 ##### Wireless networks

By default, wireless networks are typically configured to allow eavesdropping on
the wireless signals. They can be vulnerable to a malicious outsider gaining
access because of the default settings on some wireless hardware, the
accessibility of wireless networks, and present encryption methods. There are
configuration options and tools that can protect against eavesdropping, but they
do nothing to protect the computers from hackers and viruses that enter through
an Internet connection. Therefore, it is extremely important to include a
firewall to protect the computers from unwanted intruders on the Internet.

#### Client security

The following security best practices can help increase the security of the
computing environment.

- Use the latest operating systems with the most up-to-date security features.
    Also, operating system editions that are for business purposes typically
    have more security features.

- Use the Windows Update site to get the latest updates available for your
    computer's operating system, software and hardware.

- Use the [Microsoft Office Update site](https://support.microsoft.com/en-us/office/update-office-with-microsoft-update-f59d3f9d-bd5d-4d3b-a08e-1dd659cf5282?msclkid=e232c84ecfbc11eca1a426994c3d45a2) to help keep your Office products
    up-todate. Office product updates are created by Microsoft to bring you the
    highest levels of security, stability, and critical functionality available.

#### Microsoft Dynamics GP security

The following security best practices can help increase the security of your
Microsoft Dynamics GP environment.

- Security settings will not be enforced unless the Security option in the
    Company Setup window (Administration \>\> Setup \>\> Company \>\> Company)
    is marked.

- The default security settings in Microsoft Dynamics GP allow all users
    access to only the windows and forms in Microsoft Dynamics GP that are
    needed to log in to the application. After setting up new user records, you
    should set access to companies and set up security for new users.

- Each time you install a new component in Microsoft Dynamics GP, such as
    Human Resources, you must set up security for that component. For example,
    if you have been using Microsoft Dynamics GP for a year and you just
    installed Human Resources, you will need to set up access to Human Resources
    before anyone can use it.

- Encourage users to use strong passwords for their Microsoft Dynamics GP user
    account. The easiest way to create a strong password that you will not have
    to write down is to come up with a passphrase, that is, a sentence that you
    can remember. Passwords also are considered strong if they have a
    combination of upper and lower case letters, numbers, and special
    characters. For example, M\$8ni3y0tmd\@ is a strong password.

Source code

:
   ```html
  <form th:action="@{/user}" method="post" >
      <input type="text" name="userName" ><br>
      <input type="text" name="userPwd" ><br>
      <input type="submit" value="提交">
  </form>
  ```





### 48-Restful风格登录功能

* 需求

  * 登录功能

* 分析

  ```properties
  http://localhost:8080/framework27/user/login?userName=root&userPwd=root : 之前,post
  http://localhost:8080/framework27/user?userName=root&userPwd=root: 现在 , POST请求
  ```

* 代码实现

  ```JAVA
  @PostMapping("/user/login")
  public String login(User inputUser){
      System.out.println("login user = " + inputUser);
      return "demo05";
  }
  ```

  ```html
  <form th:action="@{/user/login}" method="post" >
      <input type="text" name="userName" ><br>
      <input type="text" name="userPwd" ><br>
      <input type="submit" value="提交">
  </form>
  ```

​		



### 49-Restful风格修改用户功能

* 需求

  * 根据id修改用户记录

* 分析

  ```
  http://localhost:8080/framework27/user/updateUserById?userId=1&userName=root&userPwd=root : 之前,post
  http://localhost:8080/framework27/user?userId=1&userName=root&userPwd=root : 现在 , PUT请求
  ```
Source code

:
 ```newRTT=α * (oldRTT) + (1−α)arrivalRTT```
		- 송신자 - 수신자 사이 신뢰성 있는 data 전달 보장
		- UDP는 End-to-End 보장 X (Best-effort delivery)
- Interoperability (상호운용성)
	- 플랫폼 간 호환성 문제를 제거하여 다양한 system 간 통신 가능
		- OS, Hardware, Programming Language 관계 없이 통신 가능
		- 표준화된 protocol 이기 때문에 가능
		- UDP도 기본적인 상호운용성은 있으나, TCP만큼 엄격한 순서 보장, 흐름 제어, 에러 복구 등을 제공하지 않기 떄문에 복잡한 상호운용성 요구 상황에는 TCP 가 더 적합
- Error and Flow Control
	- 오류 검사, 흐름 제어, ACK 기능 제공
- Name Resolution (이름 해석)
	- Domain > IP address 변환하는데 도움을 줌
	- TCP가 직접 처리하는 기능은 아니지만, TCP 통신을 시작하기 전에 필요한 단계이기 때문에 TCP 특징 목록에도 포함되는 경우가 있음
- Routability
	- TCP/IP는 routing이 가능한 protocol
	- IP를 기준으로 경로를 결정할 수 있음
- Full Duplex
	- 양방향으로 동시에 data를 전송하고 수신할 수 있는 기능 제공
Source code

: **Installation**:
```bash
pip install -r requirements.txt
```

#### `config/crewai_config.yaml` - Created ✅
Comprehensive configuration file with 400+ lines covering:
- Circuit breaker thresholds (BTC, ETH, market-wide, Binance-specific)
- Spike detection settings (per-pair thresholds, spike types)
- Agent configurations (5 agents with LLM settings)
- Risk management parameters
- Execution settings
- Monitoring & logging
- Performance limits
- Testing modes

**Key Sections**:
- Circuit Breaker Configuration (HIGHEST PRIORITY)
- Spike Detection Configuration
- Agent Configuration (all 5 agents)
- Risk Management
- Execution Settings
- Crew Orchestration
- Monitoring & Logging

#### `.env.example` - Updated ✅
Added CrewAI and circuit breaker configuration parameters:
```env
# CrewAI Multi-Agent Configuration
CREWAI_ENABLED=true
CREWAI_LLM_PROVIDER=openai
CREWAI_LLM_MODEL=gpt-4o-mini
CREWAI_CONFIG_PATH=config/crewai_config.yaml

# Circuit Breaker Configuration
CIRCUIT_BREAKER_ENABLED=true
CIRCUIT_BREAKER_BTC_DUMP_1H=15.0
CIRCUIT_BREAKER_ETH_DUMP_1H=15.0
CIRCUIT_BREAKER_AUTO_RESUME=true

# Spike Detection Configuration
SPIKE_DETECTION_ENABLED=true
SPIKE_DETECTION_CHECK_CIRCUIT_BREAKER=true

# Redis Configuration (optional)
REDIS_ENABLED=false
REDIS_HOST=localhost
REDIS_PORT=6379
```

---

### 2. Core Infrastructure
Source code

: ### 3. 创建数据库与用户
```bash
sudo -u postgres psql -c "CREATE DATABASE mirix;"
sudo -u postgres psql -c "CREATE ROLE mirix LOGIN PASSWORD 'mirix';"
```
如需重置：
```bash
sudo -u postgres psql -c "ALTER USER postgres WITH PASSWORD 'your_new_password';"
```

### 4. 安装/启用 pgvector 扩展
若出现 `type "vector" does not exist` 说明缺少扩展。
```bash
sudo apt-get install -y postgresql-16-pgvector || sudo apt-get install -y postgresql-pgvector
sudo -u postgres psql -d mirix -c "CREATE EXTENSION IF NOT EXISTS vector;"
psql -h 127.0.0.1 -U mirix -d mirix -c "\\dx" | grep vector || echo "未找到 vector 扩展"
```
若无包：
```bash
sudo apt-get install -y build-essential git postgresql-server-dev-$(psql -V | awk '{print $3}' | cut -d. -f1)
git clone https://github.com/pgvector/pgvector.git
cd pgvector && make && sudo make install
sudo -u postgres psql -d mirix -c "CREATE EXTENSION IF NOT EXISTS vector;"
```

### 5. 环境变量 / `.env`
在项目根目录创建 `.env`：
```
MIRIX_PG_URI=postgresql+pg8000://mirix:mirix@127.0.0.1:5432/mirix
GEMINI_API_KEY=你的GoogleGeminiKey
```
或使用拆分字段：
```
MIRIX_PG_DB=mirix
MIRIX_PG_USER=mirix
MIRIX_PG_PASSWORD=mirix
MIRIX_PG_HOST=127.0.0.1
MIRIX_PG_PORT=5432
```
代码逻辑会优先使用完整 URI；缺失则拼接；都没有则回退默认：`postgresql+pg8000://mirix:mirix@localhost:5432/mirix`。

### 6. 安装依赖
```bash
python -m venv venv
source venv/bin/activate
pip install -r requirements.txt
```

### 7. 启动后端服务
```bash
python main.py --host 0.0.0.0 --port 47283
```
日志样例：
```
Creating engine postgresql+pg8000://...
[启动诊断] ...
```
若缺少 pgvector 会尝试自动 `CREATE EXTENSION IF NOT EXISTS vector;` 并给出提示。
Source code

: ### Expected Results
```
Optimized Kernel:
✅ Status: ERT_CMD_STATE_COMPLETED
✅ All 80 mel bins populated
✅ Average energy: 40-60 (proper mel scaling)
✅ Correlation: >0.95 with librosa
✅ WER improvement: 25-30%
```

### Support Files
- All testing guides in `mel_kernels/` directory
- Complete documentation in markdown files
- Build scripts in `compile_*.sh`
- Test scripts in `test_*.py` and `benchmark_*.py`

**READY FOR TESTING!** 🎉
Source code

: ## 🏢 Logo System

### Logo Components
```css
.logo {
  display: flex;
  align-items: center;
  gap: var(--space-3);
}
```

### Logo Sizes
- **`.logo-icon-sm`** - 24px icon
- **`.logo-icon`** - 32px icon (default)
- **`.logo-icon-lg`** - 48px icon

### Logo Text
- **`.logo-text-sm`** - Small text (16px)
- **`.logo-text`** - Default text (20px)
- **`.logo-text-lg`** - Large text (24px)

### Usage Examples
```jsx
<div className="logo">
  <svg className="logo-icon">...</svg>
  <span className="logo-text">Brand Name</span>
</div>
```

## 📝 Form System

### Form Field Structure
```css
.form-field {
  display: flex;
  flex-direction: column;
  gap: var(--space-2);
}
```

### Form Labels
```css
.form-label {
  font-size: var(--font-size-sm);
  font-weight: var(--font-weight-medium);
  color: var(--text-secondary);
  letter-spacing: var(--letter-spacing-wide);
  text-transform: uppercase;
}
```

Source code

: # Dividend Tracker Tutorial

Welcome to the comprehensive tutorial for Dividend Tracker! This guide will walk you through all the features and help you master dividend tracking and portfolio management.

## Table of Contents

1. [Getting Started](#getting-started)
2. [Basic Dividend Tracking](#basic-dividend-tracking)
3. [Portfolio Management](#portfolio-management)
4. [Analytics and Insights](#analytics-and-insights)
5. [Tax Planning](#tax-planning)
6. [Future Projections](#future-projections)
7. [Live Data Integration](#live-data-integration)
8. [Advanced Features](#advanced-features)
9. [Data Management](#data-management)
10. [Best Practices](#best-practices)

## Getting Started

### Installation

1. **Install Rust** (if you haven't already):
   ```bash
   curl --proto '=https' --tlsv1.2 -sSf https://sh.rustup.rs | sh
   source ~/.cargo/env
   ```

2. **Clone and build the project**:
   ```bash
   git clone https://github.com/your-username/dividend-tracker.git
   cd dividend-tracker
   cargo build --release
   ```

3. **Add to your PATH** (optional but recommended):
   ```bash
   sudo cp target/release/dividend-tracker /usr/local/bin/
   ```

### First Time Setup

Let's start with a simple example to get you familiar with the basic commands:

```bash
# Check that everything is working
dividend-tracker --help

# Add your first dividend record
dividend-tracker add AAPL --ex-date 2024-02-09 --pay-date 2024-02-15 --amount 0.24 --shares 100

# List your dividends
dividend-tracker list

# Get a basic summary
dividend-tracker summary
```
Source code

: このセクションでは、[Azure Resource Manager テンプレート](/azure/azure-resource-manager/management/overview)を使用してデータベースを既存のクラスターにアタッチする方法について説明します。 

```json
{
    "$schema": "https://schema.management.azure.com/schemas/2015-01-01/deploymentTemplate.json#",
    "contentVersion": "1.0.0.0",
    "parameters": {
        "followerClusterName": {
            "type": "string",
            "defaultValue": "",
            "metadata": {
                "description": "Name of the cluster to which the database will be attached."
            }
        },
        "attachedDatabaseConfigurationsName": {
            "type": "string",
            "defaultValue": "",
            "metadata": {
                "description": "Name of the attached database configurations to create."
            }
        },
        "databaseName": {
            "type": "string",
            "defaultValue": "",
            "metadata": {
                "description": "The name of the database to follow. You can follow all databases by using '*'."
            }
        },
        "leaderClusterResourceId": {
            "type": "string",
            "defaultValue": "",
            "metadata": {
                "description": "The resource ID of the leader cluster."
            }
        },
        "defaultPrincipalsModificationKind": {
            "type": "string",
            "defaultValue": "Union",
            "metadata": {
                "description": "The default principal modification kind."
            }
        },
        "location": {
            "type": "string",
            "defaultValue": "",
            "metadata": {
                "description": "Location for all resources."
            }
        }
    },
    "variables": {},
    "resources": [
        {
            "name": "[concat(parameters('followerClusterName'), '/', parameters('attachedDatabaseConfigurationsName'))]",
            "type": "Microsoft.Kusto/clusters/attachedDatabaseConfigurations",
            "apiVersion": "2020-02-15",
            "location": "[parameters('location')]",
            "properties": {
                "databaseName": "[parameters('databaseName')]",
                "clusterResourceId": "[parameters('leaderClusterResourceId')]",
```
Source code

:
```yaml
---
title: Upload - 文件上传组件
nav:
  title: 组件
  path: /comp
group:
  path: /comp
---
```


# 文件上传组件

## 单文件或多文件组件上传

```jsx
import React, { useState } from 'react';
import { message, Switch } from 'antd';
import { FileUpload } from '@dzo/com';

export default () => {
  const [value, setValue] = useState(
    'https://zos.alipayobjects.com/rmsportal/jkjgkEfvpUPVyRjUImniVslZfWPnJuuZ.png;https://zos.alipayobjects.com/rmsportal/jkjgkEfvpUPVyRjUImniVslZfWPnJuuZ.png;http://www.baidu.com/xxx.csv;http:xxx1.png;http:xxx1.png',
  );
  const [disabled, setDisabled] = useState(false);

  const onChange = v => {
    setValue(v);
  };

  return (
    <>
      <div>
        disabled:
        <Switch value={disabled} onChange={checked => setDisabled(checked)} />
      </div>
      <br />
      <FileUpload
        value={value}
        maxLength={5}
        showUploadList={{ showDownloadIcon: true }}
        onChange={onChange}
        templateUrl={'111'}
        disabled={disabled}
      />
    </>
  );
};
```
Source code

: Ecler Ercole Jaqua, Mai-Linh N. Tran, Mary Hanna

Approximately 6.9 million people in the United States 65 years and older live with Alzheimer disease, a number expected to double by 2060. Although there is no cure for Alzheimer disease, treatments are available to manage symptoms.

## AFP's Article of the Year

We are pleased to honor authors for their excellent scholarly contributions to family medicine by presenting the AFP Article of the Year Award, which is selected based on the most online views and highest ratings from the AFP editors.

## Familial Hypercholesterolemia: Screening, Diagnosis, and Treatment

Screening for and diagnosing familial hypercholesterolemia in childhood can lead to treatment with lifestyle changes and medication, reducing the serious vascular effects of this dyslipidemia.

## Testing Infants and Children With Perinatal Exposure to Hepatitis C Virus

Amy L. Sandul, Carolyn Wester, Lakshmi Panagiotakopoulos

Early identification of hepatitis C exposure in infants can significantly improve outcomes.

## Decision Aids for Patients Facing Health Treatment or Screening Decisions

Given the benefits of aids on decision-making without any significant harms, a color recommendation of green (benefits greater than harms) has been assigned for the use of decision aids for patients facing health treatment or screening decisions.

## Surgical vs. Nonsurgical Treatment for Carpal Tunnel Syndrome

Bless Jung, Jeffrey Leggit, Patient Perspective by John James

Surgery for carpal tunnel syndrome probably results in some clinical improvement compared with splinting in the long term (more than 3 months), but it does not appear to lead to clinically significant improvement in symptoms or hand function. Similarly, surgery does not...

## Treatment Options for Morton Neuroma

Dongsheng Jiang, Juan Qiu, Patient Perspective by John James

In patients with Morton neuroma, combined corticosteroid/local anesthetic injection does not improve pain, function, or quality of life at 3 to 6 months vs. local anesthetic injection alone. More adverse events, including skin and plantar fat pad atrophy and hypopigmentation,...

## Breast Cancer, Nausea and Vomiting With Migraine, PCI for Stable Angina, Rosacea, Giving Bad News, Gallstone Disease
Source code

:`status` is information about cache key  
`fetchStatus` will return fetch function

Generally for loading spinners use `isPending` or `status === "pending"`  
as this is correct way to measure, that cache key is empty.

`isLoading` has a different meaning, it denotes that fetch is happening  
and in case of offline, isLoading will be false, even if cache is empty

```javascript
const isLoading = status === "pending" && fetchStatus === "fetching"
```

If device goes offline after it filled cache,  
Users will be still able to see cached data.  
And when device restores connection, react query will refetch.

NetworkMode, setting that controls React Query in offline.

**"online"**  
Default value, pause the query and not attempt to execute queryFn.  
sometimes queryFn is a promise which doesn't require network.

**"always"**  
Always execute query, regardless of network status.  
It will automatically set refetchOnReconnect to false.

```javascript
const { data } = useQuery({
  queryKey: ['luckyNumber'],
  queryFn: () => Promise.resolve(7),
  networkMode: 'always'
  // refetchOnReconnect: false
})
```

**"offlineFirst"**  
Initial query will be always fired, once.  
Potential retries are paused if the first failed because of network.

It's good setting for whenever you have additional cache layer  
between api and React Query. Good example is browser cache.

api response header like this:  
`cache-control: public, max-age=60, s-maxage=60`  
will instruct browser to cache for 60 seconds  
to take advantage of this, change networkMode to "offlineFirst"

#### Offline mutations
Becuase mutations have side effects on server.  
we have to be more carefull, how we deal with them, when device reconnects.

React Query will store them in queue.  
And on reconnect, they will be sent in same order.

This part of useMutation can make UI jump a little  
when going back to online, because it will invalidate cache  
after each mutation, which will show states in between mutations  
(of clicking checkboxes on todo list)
# # #
#### Task:
The line above containing "do nothing to", the line containing "computer's operating system, software", and every line between them are to be transcribed exactly; no other line is wanted.

#### Response:
do nothing to protect the computers from hackers and viruses that enter through
an Internet connection. Therefore, it is extremely important to include a
firewall to protect the computers from unwanted intruders on the Internet.

#### Client security

The following security best practices can help increase the security of the
computing environment.

- Use the latest operating systems with the most up-to-date security features.
    Also, operating system editions that are for business purposes typically
    have more security features.

- Use the Windows Update site to get the latest updates available for your
    computer's operating system, software and hardware.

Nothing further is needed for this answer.